Indicators of impending DKA include −

  • Affected by type 1 diabetes

  • Being younger since studies show 63% of DKA instances

  • Affect those who are younger than 51 years old

  • Physiologic shock, a potentially fatal state brought on by a lack of blood supply

  • Stress, either mental or emotional

  • Cardiological emergencies like heart attacks and strokes

  • A sudden sickness of the digestive tract, such as pancreatitis

  • Afflicted with a dependency on drugs or alcohol

  • Eating disorder

  • Hyperthyroidism and Cushing's syndrome are two examples of endocrine disorders.

  • Incisions made in the recent past

  • Pregnancy


The danger of developing DKA is heightened by several drugs. Some of them are −

medicines in the class of antipsychotics, including

  • Olanzapine (Zyprexa)

  • Clozapine (Clozaril)

  • Risperidone (Risperdal)

  • Thiazide diuretics

  • Corticosteroids

Diabetes Prone to Ketosis

In persons with type 2 diabetes, DKA is less prevalent, although it still occurs. The risk of developing diabetic ketoacidosis (DKA) is increased in those who are "ketosis-prone," such as those with type 2 diabetes.
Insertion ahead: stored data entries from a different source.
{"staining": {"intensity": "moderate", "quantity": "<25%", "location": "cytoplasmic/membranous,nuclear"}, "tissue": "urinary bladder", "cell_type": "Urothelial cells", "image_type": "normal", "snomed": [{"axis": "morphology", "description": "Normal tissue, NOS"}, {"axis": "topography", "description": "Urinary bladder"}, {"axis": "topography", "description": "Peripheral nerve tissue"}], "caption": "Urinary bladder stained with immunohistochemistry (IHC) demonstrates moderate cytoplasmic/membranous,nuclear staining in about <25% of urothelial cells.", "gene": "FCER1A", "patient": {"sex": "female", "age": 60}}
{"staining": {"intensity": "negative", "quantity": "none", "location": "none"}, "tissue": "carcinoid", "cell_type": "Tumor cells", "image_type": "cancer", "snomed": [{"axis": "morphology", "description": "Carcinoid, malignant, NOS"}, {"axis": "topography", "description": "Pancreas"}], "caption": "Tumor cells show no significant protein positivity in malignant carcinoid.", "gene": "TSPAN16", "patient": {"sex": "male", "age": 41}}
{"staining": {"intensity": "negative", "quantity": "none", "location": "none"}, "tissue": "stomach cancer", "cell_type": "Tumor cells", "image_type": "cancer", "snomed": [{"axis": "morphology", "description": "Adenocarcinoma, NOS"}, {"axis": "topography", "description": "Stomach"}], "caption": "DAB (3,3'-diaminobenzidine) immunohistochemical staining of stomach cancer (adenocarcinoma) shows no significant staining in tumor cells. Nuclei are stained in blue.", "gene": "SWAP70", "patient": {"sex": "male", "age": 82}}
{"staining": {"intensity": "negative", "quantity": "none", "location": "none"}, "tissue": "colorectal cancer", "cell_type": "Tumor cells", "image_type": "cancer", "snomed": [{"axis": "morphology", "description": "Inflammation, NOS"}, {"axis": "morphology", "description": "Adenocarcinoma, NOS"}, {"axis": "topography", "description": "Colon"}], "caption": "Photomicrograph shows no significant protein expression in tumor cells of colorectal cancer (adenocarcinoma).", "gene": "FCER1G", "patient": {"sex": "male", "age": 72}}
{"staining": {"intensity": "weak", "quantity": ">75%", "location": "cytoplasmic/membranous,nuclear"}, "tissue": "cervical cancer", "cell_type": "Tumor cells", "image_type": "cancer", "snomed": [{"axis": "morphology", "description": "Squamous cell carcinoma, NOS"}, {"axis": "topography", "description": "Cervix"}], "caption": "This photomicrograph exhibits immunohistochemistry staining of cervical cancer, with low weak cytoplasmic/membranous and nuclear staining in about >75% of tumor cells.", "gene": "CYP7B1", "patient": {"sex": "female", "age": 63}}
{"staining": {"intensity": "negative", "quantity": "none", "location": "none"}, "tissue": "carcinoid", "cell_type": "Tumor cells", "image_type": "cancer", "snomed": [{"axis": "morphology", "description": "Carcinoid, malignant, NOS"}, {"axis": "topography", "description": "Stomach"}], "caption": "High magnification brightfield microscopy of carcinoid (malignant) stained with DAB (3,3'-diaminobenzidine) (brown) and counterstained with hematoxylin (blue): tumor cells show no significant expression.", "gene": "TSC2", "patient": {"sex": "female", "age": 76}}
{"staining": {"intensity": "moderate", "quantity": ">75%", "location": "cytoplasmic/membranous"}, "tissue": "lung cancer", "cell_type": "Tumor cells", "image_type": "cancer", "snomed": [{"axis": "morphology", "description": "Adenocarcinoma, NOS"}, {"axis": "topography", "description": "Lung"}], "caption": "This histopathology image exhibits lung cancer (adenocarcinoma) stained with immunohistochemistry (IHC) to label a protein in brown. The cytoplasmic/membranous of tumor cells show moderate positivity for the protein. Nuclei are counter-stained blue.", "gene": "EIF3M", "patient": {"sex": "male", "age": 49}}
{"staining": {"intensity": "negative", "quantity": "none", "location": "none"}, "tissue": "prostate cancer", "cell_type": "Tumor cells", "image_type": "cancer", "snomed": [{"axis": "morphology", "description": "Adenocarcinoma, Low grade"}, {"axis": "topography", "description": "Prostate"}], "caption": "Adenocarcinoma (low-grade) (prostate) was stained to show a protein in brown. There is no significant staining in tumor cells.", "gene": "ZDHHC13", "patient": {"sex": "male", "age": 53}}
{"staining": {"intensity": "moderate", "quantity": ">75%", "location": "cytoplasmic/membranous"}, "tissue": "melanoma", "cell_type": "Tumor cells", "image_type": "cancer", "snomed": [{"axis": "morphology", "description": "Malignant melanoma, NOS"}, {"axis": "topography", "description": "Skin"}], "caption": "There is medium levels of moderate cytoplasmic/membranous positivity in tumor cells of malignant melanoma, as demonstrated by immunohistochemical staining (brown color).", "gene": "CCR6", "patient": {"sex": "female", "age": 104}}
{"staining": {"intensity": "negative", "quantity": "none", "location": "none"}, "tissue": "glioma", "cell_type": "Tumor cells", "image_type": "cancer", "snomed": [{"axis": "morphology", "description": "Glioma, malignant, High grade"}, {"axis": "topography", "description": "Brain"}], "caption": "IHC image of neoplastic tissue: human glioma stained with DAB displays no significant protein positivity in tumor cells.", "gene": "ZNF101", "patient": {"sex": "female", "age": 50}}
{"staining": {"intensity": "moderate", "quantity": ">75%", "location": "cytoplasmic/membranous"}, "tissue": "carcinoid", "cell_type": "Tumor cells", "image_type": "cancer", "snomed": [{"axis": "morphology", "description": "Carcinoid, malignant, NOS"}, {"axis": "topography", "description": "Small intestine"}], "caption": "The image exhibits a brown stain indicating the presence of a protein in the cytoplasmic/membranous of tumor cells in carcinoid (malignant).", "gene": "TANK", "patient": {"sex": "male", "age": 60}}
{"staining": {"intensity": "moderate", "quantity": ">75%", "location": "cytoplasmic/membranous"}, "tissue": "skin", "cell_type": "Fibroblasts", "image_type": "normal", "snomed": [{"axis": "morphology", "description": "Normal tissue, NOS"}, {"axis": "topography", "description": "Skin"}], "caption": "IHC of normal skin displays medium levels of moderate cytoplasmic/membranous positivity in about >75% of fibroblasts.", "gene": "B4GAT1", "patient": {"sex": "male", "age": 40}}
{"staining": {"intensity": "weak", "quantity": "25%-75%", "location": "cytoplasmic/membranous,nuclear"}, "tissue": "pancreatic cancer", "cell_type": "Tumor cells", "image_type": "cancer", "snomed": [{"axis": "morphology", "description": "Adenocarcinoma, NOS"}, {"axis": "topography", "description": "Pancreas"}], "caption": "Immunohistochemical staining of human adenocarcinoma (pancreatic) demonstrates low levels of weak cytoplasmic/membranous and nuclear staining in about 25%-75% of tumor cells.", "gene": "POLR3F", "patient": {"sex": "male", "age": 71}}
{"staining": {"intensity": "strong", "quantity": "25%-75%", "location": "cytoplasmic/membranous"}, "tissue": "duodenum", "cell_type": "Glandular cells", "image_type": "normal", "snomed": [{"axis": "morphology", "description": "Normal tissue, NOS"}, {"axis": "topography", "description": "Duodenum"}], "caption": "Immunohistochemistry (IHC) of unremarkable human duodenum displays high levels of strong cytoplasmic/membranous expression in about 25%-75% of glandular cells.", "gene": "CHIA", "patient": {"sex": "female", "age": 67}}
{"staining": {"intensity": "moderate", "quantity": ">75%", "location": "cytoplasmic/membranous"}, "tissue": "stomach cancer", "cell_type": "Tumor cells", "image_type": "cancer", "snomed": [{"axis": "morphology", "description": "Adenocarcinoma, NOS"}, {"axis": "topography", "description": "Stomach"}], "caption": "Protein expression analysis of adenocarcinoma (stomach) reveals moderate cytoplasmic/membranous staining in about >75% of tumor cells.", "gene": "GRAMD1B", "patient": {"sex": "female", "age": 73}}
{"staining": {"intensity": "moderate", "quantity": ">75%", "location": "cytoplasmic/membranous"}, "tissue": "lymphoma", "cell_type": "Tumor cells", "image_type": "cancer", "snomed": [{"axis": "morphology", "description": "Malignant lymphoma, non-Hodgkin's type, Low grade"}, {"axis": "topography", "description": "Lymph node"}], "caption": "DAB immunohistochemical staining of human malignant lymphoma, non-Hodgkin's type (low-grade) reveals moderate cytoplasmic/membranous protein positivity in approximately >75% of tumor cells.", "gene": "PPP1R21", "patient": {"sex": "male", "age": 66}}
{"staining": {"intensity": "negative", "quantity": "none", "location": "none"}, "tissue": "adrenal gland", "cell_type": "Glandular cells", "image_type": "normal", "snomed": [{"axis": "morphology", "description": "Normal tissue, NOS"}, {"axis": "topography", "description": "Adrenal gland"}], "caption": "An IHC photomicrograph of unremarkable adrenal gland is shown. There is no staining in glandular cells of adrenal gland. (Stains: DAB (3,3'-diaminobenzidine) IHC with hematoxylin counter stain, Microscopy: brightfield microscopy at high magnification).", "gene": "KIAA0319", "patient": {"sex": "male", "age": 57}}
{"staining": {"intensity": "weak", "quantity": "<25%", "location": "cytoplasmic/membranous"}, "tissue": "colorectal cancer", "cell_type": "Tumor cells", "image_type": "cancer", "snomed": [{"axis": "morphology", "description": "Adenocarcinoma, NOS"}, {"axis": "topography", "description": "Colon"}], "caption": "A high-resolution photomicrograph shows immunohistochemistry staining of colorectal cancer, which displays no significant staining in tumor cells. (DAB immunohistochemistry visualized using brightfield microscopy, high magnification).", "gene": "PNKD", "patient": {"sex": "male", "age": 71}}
If you: Have type 2 diabetes, which often causes ketoacidosis

  • People of African descent (including African Americans, Afro-Caribbeans, and sub-Saharan Africans), Asians (including Chinese, Indians, and Japanese), and Hispanics

  • Those that are overweight or obese

  • Individuals in the midst of the lifespan

  • Males

Discussing your risk factors with your healthcare provider may help you get the best possible care.

Ketone Testing

The first stages in diagnosing DKA may include testing for ketones. Type 1 diabetics need to be prepared with a stock of ketone tests for use at home. These may check for ketones in either your urine or blood.

They are widely available in pharmacies and on the web.

Time of Testing

The American Diabetes Association recommends a ketone test.

  • When blood sugar levels are 240 or above,

  • if you feel unwell

  • For those who are experiencing DKA symptoms.

Get a urine or blood sample every 4 to 6 hours.

How to Examine

Ketones in the urine cause the test strip to change color. To use, urinate directly onto the strip or immerse it in a urine collection. The strip's indicator will flash a different hue. Verify the findings of the test strip against the chart.

Ketone blood tests are also readily accessible. In most cases, they are multi-functional monitors that can track glucose and ketones simultaneously.

A drop of blood is applied on a test strip, just as with blood glucose testing. You'll need to place a test strip into a monitor to check for ketones in your blood.

See your doctor or local pharmacy if you have questions about when and how to use your at-home ketone testing.